Oprah Winfrey Explains How She Finally Won the Weight Battle
Oprah Winfrey said she’s “finally winning” the weight battle and explained how science helped.
In a recent CBS Sunday Morning interview, the 71-year-old icon reflected on her journey shifting away from self-blame for that change. A light-hearted moment came when Jane Pauley asked about getting dressed. Winfrey replied, “I can tell you what a joy it is to actually pack clothes that you know are going to fit and you’re going to feel good in them… it is a joy to get dressed.” The sentiment is a testament to how far she’s come from the days of uncomfortable fits and hiding in baggy clothes.
Winfrey described a lifetime of yo-yo dieting and public scrutiny, from an on-air Joan Rivers moment in 1985 to pulling a wagon of animal fat (representing her weight loss) after a 1988 liquid-diet transformation, and said those experiences shaped her public persona. She told Pauley she once feared winning awards because she didn’t want to be watched walking onstage, and that anxiety followed decades of gains and losses.

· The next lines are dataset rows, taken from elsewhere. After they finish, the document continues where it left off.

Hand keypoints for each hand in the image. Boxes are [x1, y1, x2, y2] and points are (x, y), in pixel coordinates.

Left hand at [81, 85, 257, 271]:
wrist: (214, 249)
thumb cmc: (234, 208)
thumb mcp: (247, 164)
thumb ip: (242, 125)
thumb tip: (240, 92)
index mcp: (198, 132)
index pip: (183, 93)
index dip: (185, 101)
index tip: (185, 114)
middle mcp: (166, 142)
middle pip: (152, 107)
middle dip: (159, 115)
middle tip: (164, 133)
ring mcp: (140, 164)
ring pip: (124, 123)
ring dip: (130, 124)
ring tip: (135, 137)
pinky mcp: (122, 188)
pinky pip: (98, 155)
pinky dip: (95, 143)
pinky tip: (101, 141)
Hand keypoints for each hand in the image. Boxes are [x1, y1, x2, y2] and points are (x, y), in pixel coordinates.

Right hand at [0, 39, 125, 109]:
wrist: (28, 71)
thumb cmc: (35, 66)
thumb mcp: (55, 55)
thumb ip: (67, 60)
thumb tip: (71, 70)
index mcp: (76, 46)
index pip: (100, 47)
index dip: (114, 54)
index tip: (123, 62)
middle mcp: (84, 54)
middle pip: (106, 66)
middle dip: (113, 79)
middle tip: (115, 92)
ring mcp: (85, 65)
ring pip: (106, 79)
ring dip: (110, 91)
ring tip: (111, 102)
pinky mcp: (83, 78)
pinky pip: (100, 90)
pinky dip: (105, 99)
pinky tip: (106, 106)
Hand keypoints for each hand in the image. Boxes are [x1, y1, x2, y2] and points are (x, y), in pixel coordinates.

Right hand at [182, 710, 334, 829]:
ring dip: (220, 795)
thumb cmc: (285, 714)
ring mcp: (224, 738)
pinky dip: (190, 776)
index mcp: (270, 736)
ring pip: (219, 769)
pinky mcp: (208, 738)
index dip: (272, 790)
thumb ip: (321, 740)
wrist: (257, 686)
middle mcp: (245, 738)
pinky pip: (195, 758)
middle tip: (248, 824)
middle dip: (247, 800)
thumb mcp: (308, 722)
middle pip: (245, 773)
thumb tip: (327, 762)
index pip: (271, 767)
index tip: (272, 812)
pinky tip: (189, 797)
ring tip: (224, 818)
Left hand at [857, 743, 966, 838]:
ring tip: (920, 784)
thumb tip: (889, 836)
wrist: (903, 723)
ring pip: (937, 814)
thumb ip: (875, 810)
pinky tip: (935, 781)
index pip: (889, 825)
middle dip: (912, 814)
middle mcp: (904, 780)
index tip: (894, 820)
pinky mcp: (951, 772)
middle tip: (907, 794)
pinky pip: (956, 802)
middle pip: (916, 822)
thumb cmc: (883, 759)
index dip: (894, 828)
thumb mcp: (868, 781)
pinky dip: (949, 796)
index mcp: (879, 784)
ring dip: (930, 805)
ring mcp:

She explained that her body has long had a biologically driven “set point,” telling Pauley, “My body, Jane, was always seeking 211 to 218… once I get to 211, I go, ‘Oh, I got to do something.’ But now I understand that the biology of me… was always trying to get my body back to 211.”
Winfrey said learning to view obesity as a medical condition changed everything. “The American Medical Association says obesity is a disease, a treatable disease,” she said. After a doctor explained that, she recalled breaking down, saying, “It’s not my fault, Jane. It’s not my fault.”
Winfrey continued, "And I could weep right now, could weep right now. I'm not going to! But I could weep right now for all of the many days and nights I journaled about this being my fault, and why can't I conquer this thing?"
After resisting for years, she said she began GLP-1 medication two years ago and combined that with daily hiking and resistance training — a regimen that got her down below her 211 comfort zone. “I just yesterday hit my marathon weight,” she said, naming the number plainly: “155.”
Winfrey also co-wrote a new book, “Enough: Your Weight, Your Health, and What’s It Like to Be Free,” with Dr. Ania Jastreboff of Yale School of Medicine, which explores the science behind the “enough point” and how biology, not blame, often governs weight.
Winfrey said the change was more than physical. Reflecting on decades of public scrutiny, she said she “wouldn’t take nothing for my journey now,” when Pauley offered, “You would have been a phenomenal success, but I don't think you would have become 'Oprah' if you hadn't had the weight issue and been open about it and shared it.”
Winfrey agreed and said, “There's a wonderful spiritual, African American spiritual, called, 'I Wouldn't Take Nothing For My Journey Now.'
I wouldn't take nothing for my journey now
for my journey now
for my journey now
I wouldn't take nothing for my journey now.
"I wouldn't change the journey," she said. "because I think the struggle with the weight actually helped me be more relatable and relate more to other people who were in their own struggles. But I'm glad now to be in a position where I feel the healthiest and strongest I have ever been."